Redfin data from March 2022 show Seattle home prices were up 18.3% compared to last year, and the average home sold for a median price of $889,000.
To the south, Tacoma saw a similar trend when looking at that same time period, with the average home price seeing a 17.9% increase and a median selling price of $485,000.
The pattern continued to the north with Everett seeing a 21.9% increase in home prices and a median selling price of $640,000.
“Those sellers are wanting to expedite their timing, mainly because of the concern of what that may do to them in terms of getting a lower price compared to what their expectations were even a month ago,” said Tori.
The area has already seen a big spike in inventory. According to Zillow, Seattle saw a 37.5% increase since February.
Tori said the rising interest rates will also work to stabilize the market by pricing out some would-be homebuyers, ultimately eliminating competition and further driving down demand.
“That’s going to lead into us seeing more inventory, more houses, and even more negotiation power,” Tori said. “We’re going to see those contracts staying within the asking price.”
A new Zillow report explains that this shift should not be confused with a crash, but, rather, it represents a “swing back toward a more balanced housing market.”

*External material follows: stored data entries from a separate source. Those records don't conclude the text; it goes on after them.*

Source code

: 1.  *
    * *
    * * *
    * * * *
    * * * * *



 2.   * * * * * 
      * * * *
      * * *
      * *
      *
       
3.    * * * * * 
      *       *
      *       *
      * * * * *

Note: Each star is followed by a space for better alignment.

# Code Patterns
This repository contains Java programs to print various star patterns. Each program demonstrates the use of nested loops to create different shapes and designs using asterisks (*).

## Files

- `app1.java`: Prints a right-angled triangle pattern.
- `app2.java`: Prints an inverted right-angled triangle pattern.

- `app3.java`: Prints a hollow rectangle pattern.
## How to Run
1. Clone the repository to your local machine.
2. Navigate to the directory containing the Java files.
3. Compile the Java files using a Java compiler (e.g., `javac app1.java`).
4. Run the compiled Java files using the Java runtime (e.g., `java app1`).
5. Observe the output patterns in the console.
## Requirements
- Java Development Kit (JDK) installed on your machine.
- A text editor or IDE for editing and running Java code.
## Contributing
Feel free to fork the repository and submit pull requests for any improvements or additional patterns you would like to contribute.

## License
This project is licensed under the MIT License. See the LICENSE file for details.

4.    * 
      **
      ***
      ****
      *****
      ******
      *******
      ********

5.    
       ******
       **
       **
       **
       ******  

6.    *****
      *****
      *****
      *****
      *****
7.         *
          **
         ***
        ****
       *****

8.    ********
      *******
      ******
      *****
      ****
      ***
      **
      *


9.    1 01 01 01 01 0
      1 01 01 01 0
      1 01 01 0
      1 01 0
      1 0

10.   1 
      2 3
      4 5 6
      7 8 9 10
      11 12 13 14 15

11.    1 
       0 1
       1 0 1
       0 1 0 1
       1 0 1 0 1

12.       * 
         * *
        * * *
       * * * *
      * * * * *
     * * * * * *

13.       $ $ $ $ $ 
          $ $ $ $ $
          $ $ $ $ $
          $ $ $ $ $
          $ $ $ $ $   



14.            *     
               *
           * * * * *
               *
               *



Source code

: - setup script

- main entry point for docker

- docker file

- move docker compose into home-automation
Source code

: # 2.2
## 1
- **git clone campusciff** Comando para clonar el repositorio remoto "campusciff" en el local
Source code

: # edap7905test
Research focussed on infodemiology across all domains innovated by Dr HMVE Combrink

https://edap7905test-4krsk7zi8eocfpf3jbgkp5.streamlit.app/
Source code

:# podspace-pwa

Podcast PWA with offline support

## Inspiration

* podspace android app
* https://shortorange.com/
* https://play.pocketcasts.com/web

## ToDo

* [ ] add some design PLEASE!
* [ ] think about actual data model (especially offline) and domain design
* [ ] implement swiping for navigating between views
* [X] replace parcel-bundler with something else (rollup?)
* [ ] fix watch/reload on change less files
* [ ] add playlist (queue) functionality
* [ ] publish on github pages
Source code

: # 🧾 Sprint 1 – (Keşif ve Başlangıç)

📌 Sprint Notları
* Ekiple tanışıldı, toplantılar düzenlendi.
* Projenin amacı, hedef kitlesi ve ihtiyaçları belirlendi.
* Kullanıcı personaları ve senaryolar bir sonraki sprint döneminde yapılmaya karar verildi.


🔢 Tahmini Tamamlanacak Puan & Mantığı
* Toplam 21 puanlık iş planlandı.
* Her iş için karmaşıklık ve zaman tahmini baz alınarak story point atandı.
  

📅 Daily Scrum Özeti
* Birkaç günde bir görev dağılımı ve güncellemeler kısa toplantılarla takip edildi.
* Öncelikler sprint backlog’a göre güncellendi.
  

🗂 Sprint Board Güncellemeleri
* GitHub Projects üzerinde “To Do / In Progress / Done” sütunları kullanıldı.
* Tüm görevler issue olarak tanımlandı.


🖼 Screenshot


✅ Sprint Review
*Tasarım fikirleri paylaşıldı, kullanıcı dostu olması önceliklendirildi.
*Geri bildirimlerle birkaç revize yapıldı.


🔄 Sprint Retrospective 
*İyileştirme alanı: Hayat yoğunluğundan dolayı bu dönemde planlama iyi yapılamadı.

In that same report, the company contends that, while price growth will start to slow, it is unlikely that prices will fall.
Zillow also predicts a thriving housing market for months to come due to pent-up demand from homebuyers. According to Zillow’s home value forecast, 14.9% growth is expected through March of 2023.
Current projections from Norad Real Estate show a similar prediction for the inventory growth, which is expected to continue to expand through March of 2023.
And while inventory levels are likely to continue to see growth, interest rates are projected to see more growth, too.